▸ Task prompt: Transcribe, without any change, the line that includes "wrist: (180, 525)" and all the lines that come after it in the material below.

▸ Records:
%%
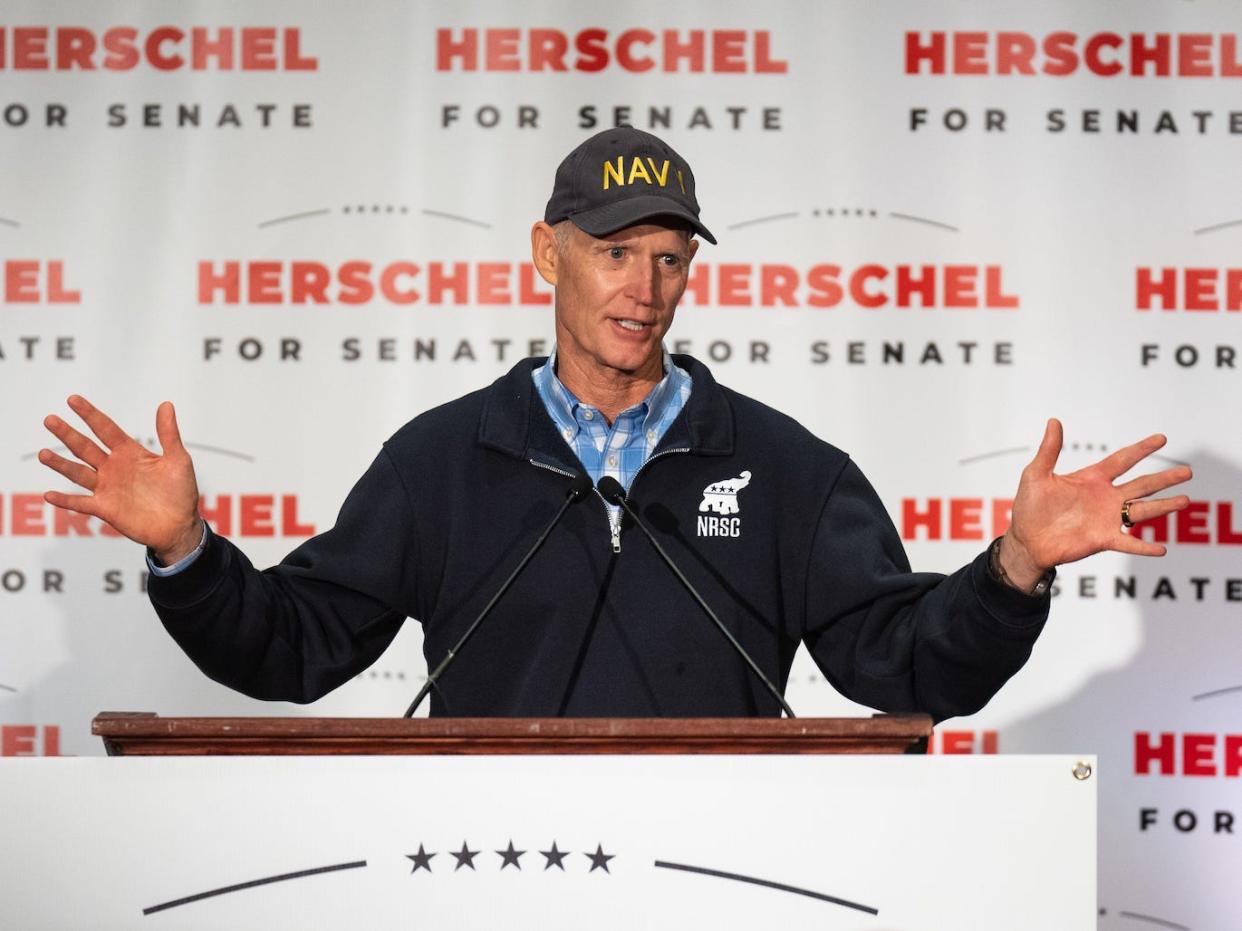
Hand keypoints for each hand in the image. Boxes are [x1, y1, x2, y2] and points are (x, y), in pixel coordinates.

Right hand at [40, 396, 202, 563]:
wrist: (180, 525)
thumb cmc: (181, 492)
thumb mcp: (178, 460)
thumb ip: (169, 434)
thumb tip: (166, 404)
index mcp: (130, 453)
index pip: (105, 429)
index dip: (90, 415)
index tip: (72, 399)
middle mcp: (114, 468)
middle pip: (85, 447)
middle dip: (68, 434)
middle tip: (50, 419)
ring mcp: (107, 488)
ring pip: (78, 473)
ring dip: (60, 464)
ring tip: (43, 454)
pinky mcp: (105, 509)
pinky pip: (80, 503)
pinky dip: (65, 500)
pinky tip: (48, 495)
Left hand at [1000, 419, 1192, 589]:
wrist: (1026, 539)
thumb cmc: (1030, 507)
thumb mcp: (1037, 474)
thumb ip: (1049, 450)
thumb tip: (1054, 421)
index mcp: (1091, 479)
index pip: (1122, 460)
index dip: (1142, 449)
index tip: (1162, 439)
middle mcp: (1105, 497)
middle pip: (1141, 485)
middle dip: (1164, 479)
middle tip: (1188, 472)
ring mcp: (1107, 518)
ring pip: (1142, 510)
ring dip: (1164, 506)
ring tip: (1186, 500)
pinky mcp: (1103, 539)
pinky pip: (1128, 543)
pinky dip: (1144, 546)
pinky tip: (1161, 549)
%%
▸ Answer for the task:
wrist: (180, 525)
thumb cmc: (181, 492)
thumb mcp: (178, 460)
thumb ip: (169, 434)
thumb tip: (166, 404)
index mcp: (130, 453)
index pip: (105, 429)
index dip: (90, 415)
index tip: (72, 399)
middle mcp: (114, 468)
middle pip: (85, 447)
middle dip: (68, 434)
middle tip: (50, 419)
ring mcp: (107, 488)
ring pip: (78, 473)
ring dip: (60, 464)
ring tip: (43, 454)
pinky mcp: (105, 509)
pinky pip: (80, 503)
pinky dip: (65, 500)
pinky tip: (48, 495)
Left hand at [1000, 419, 1192, 589]:
wrist: (1026, 539)
thumb cmc: (1030, 507)
thumb mcp: (1037, 474)
thumb ip: (1049, 450)
thumb tip: (1054, 421)
index mcp: (1091, 479)
index pip: (1122, 460)
index dip: (1142, 449)
index tip: (1162, 439)
middle mcp: (1105, 497)
middle pip: (1141, 485)
middle dip: (1164, 479)
middle tip: (1188, 472)
ring mcp: (1107, 518)
ring pip: (1142, 510)
ring dip: (1164, 506)
ring tip: (1186, 500)
pinky mcp: (1103, 539)
pinky pip: (1128, 543)
pinky dip: (1144, 546)
pinky tip: (1161, 549)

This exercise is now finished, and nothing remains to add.